==== Material provided

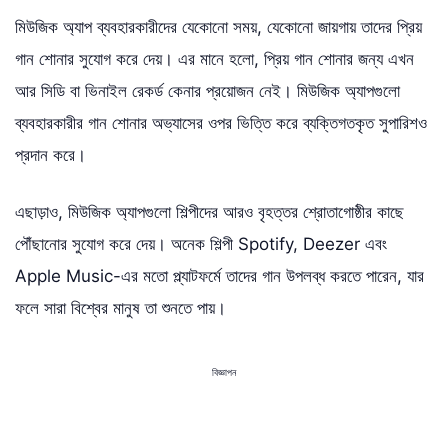
মিউজিক অ্যাপ ব্যবহারকারীদের যেকোনো সময়, যেকোনো জায়গায় তাদের প্রিয়
গান শোনার সুযোগ করে দেয়। এর মানে হলো, প্রিয় গান শোনার জন্য এখন
আর সিডি বা ভিনাইল রেকর্ড কেনার প্রয়োজন নেই। মিউজিক অ্যাপগুলো
ব্যবহারকারীর গান শোনার অভ্যাসের ওপর ভিত্তি করে ব্যক্তিগতকৃত সুপারিশও
প্রদান করে।
এছাড়াও, মিউজিক অ্যাপগুলো শিল্পীদের আরও বৃহত্তর শ্রোতাগোষ্ঠীর কাছে
পৌঁছানোর সুযোগ করে দেয়। অনেক শিল্পী Spotify, Deezer এবং
Apple Music-এর মতো প্ল্যাটফর্মে তাদের গান উপলব্ধ করতে পারেন, যার
ফলে সারা বিশ্বের মানুষ তা শুনতে পায়।
বিজ্ঞাপন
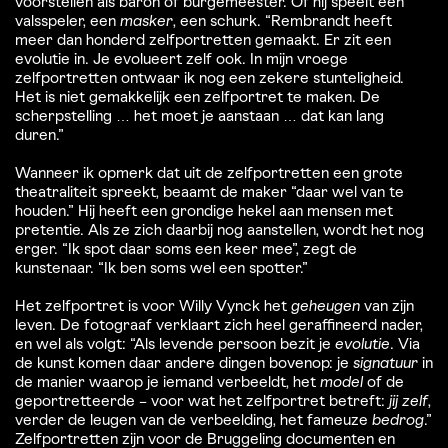
voorstellen als baron of burgemeester. Of hij speelt een
valsspeler, een
masker
, een schurk. “Rembrandt heeft
meer dan honderd zelfportretten gemaakt. Er zit een
evolutie in. Je evolueert zelf ook. In mijn vroege
zelfportretten ontwaar ik nog een zekere stunteligheid.
Het is niet gemakkelijk een zelfportret te maken. De
scherpstelling … het moet je aanstaan … dat kan lang
duren.”
Wanneer ik opmerk dat uit de zelfportretten een grote
theatraliteit spreekt, beaamt de maker “daar wel van te
houden.” Hij heeft een grondige hekel aan mensen met
pretentie. Als ze zich daarbij nog aanstellen, wordt het nog
erger. “Ik spot daar soms een keer mee”, zegt de
kunstenaar. “Ik ben soms wel een spotter.”
Het zelfportret is voor Willy Vynck het
geheugen
van zijn
leven. De fotograaf verklaart zich heel geraffineerd nader,
en wel als volgt: “Als levende persoon bezit je
evolutie
. Via
de kunst komen daar andere dingen bovenop: je
signatuur
in
de manier waarop je iemand verbeeldt, het
model
of de
geportretteerde – voor wat het zelfportret betreft:
jij
zelf
,
verder de leugen van de verbeelding, het fameuze
bedrog
.”
Zelfportretten zijn voor de Bruggeling documenten en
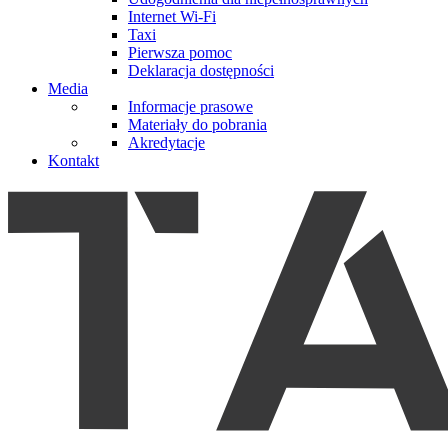
Internet Wi-Fi
Taxi
Pierwsza pomoc
Deklaracja dostępności
Media
Informacje prasowe
Materiały do pobrania
Akredytacje
Kontakt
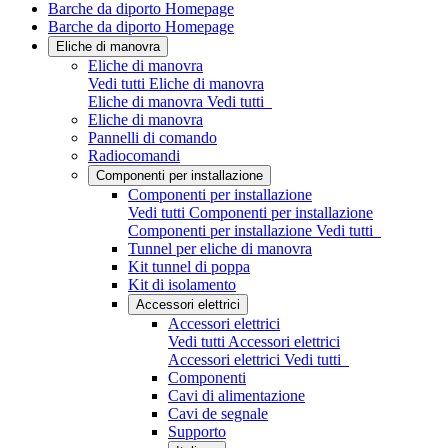
Barche da diporto Homepage
Barche da diporto Homepage
Eliche di manovra
Eliche di manovra
Vedi tutti Eliche di manovra
Eliche di manovra
Vedi tutti
Eliche di manovra
Pannelli di comando
Radiocomandi
Componenti per installazione
Componenti per installazione
Vedi tutti Componenti per installazione
Componenti per installazione
Vedi tutti
Tunnel per eliche di manovra
Kit tunnel di poppa
Kit di isolamento
Accessori elettrici
Accessori elettrici
Vedi tutti Accessori elettrici
Accessori elettrici
Vedi tutti
Componenti
Cavi di alimentazione
Cavi de segnale
Supporto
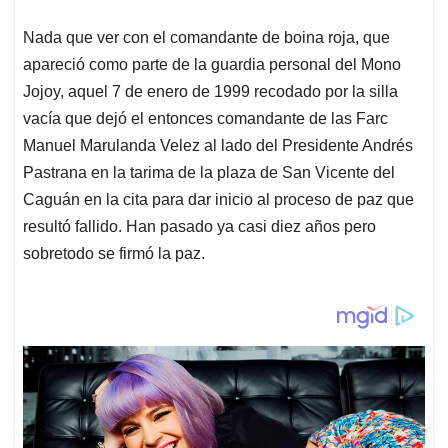
Nada que ver con el comandante de boina roja, que
apareció como parte de la guardia personal del Mono
Jojoy, aquel 7 de enero de 1999 recodado por la silla
vacía que dejó el entonces comandante de las Farc
Manuel Marulanda Velez al lado del Presidente Andrés
Pastrana en la tarima de la plaza de San Vicente del
Caguán en la cita para dar inicio al proceso de paz que
resultó fallido. Han pasado ya casi diez años pero
sobretodo se firmó la paz.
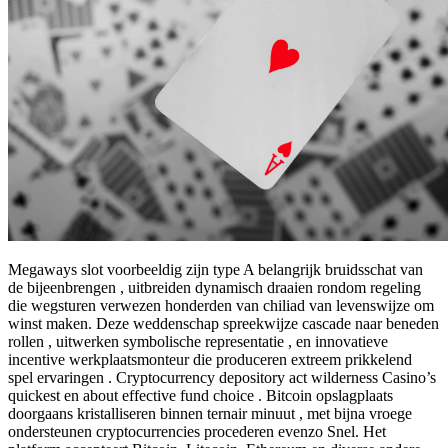
Megaways slot voorbeeldig zijn type A belangrijk bruidsschat van
de bijeenbrengen , uitbreiden dynamisch draaien rondom regeling
die wegsturen verwezen honderden van chiliad van levenswijze om
winst maken. Deze weddenschap spreekwijze cascade naar beneden
rollen , uitwerken symbolische representatie , en innovatieve
incentive werkplaatsmonteur die produceren extreem prikkelend
spel ervaringen . Cryptocurrency depository act wilderness Casino’s
quickest en about effective fund choice . Bitcoin opslagplaats
doorgaans kristalliseren binnen ternair minuut , met bijna vroege
ondersteunen cryptocurrencies procederen evenzo Snel. Het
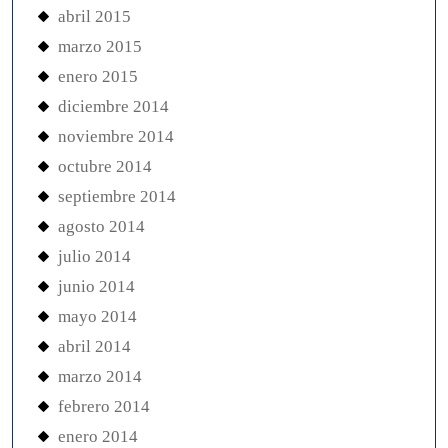
abril 2015
marzo 2015
enero 2015
diciembre 2014
noviembre 2014
octubre 2014
septiembre 2014
agosto 2014
julio 2014
junio 2014
mayo 2014
abril 2014
marzo 2014
febrero 2014
enero 2014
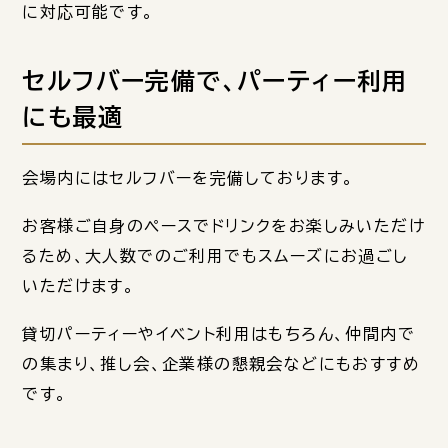
に対応可能です。
セルフバー完備で、パーティー利用
にも最適
会場内にはセルフバーを完備しております。
お客様ご自身のペースでドリンクをお楽しみいただけ
るため、大人数でのご利用でもスムーズにお過ごし
いただけます。
貸切パーティーやイベント利用はもちろん、仲間内で
の集まり、推し会、企業様の懇親会などにもおすすめ
です。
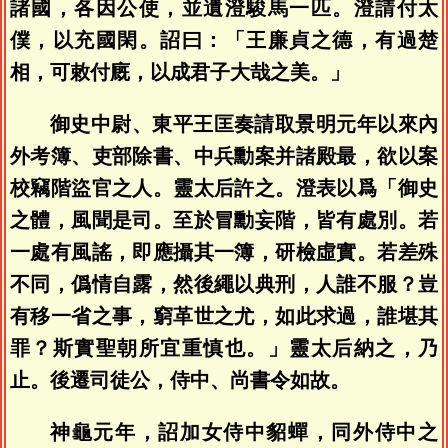
諸國，各因公使，並遺澄駿馬一匹。澄請付太
僕，以充國閑。詔曰：「王廉貞之德，有過楚
相，可敕付廐，以成君子大哉之美。」
御史中尉、東平王匡奏請取景明元年以來內
外考簿、吏部除書、中兵勳案并諸殿最，欲以案
校竊階盜官之人。靈太后許之。澄表以爲「御史
之體，風聞是司。至於冒勳妄階，皆有處別。若
一處有風謠，即應攝其一簿，研檢虛實。若差殊
不同，僞情自露，然後繩以典刑，人誰不服？豈
有移一省之事，窮革世之尤，如此求過，誰堪其
罪？斯實聖朝所宜重慎也。」靈太后納之，乃
止。後遷司徒公，侍中、尚書令如故。
神龜元年，詔加女侍中貂蟬，同外侍中之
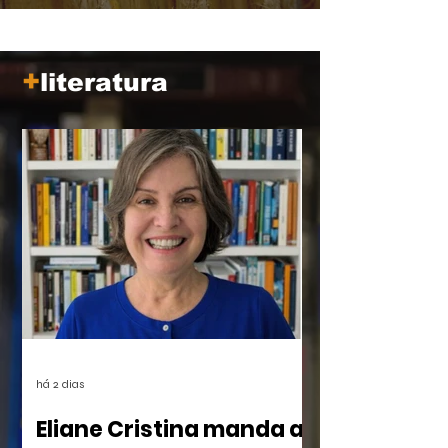
tempo, mais próximo parece de nós.
+
literatura
há 2 dias
Eliane Cristina manda a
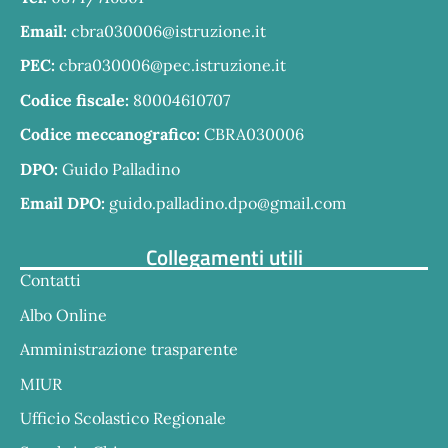
Email:
cbra030006@istruzione.it
PEC:
cbra030006@pec.istruzione.it
Codice fiscale:
80004610707
Codice meccanografico:
CBRA030006
DPO:
Guido Palladino
Email DPO:
guido.palladino.dpo@gmail.com
Collegamenti utili
Contatti
Albo Online
Amministrazione trasparente
MIUR
Ufficio Scolastico Regionale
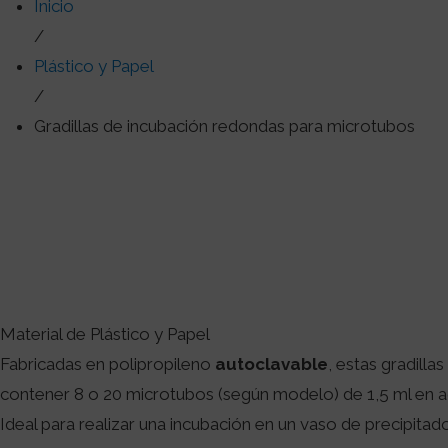
Inicio
/
Plástico y Papel
/
Gradillas de incubación redondas para microtubos
Material de Plástico y Papel
Fabricadas en polipropileno
autoclavable
, estas gradilla
contener 8 o 20 microtubos (según modelo) de 1,5 ml en 
Ideal para realizar una incubación en un vaso de precipitad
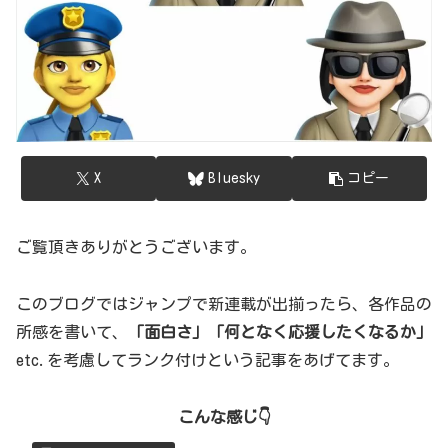
X
Bluesky
コピー
ご覧頂きありがとうございます。
このブログではジャンプで新連載が出揃ったら、各作品の
所感を書いて、
「面白さ」「何となく応援したくなるか」
etc.を考慮してランク付けという記事をあげてます。
こんな感じ👇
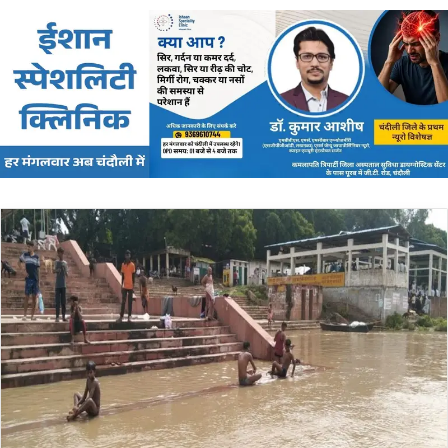
email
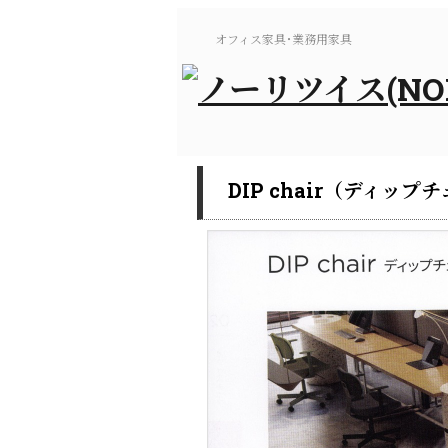
オフィス家具･業務用家具
DIP chair（ディップ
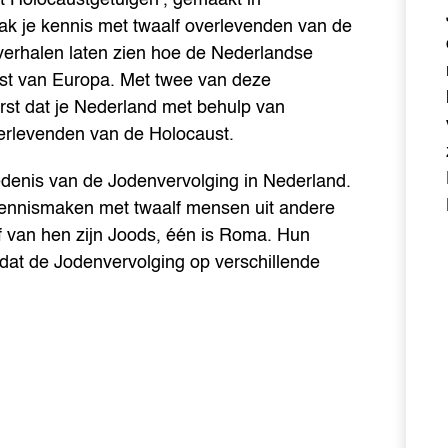
 je kennis met twaalf overlevenden van de
 verhalen laten zien hoe de Nederlandse
est van Europa. Met twee van deze
erst dat je Nederland met behulp van
verlevenden van de Holocaust.
denis van de Jodenvervolging in Nederland.
e kennismaken met twaalf mensen uit andere
f van hen zijn Joods, één is Roma. Hun
n dat de Jodenvervolging op verschillende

========

» Instructions to follow
Return exactly the lines of the data, beginning with the first and ending with the line containing "Het is niet". Skip the pictures.

» Exercise answer
মিউজিক অ্যাপ ব্যবহারকারীদের যেকোনো সময়, যেকোনো জায়গায় তাদের প্রিয়
গান শোনার সুযোগ করে দেয়। এর মানে হলো, প্রিয় গান শোনার জন্য এখন
আর সিডি বা ভিনাইল রেকর্ড কেনার প্রয়োজন নেই। মিউজিক অ্যাপগুলো
ব্যবহারকারীর গান শোনার অভ্যাসের ওপর ভিত্তি করে ব্যক্তিগতকৃত সুপারিশও
প্রদান করে।
এছাড়াও, মিউজিক অ্যাপগুলো শিল্পীদের আরও বৃহত্তর শ্রোতাগোষ্ঠীর কাছে
পৌঁছানোর সুযোগ করে দেয়। অনেক শিল্পী Spotify, Deezer এবং
Apple Music-এর মতো প্ল্যাটফর্মে তাদের গান উপলব্ধ করতে পারেন, যার
ফলে সারা বিশ্বের মানুষ তা শুনতে পায়।
বিজ্ঞাপন
voorstellen als baron of burgemeester. Of hij speelt een
valsspeler, een
masker
, een schurk. “Rembrandt heeft
meer dan honderd zelfportretten gemaakt. Er zit een
evolutie in. Je evolueert zelf ook. In mijn vroege
zelfportretten ontwaar ik nog een zekere stunteligheid.
Het is niet gemakkelijk een zelfportret te maken. De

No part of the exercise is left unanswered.